Starting a new Python project using cookies
In this blog post, I talk about how to quickstart a new project in the popular Python programming language. (I use Python 3k and Ubuntu linux distribution)
I use the cookiecutter command line utility, which helps create project structures for many type of languages, including Python, C, C++, CommonLisp, etc. just to name a few.
Creating the project structure from the command line
I first install cookiecutter:
python3 -m pip install --user cookiecutter
# On ubuntu this works too:
# sudo apt install cookiecutter
Now that I have cookiecutter installed, I checkout the template project released by audreyr the original creator of cookiecutter.
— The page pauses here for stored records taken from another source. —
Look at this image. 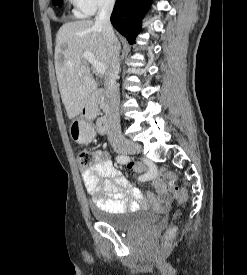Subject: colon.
I'll return each mask as SVG.
<instances>
[{
  "mask_svg": "<svg viewBox=\"0 0 247 275\" xmlns=\"http://www.w3.org/2000/svg\"><path fill=\"white\" fill-rule=\"evenodd\" d=\"M94 161L92 154L87 151L83 150L78 155V164L82 168H87L90 166ZM136 164L130 163L128 166L133 168ZM163 182L167 185L168 190L170 193L180 202L183 203L186 200L187 192L184 188H180L175 185V181L177 180V175L173 172H166L161 176ZM177 228L175 226L170 227L166 234H165V241H170L176 234Z\"/></svg>",
  "mask_w": 247,
  "mask_h": 275,
  "instance_id": "colon-1",
  "label": "colon"
}]
</instances>
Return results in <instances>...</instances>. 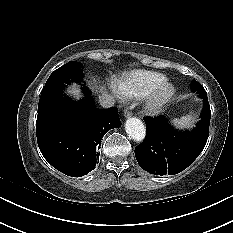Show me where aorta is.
Listing matches in <instances>:
<instances>
[{
    "label": "aorta",
    "instance_id": "obj_1",
    "mask_svg": "<svg viewBox=\"0 0 233 233\" xmlns=\"http://www.w3.org/2000/svg\"><path fill=\"white\" fill-rule=\"evenodd\" d=\"M125 130L129 137L136 142L143 141L146 135V128L143 122L136 117H130L127 119L125 123Z\"/></svg>",
    "mask_w": 233,
    "mask_h": 233
}]
</instances>
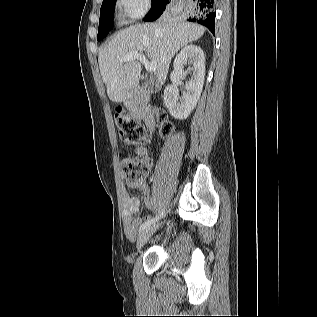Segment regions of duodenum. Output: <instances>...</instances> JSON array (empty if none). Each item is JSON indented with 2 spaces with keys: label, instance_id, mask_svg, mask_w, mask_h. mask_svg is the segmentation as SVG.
Returning <instances> with one entry per match:
<instances>
[{
  "label": "duodenum",
  "instance_id": "1",
  "mask_svg": "<svg viewBox=\"0 0 317 317\" xmlns=\"http://www.w3.org/2000/svg\"><path fill=\"white\" fill-rule=\"evenodd\" d=\"M127 106L128 115H139L142 119L147 122L150 128L154 127V118L151 114L150 108H148L149 103L145 100H127L125 102Z\"/></svg>",
  "mask_w": 317,
  "mask_h": 317
}]
</instances>
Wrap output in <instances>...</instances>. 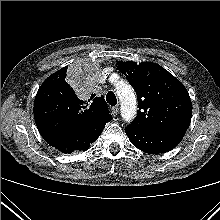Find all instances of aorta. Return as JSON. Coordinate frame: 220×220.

git clone git@github.com:audreyr/cookiecutter-pypackage.git
Then I modify it a bit to reflect my wishes for the project I want to
create. Here I only modified the project metadata contained in
cookiecutter-package/cookiecutter.json
cat cookiecutter-package/cookiecutter.json
#{
# "full_name": "Adrien Oyono",
# "email": "adrienoyono@gmail.com",
# "github_username": "aoyono",
# "project_name": "Python Boilerplate",
# "project_slug": "{{ cookiecutter.project_name.lower().replace(' ', '_').replace('-', '_') }}",
# "project_short_description": "Python Boilerplate contains all the boilerplate you need to create a Python package.",
# "pypi_username": "{{ cookiecutter.github_username }}",
# "version": "0.1.0",
# "use_pytest": "n",
# "use_pypi_deployment_with_travis": "y",
# "add_pyup_badge": "n",
# "command_line_interface": ["Click", "No command-line interface"],
# "create_author_file": "y",
# "open_source_license": ["MIT license", "BSD license", "ISC license", "Apache Software License 2.0", "GNU General Public License v3", "Not open source"]
#}
Then I create my new project from this template:
cookiecutter cookiecutter-package/
I accept all the defaults as responses to the questions asked by the cli, as they are set to the values I put earlier in the metadata file.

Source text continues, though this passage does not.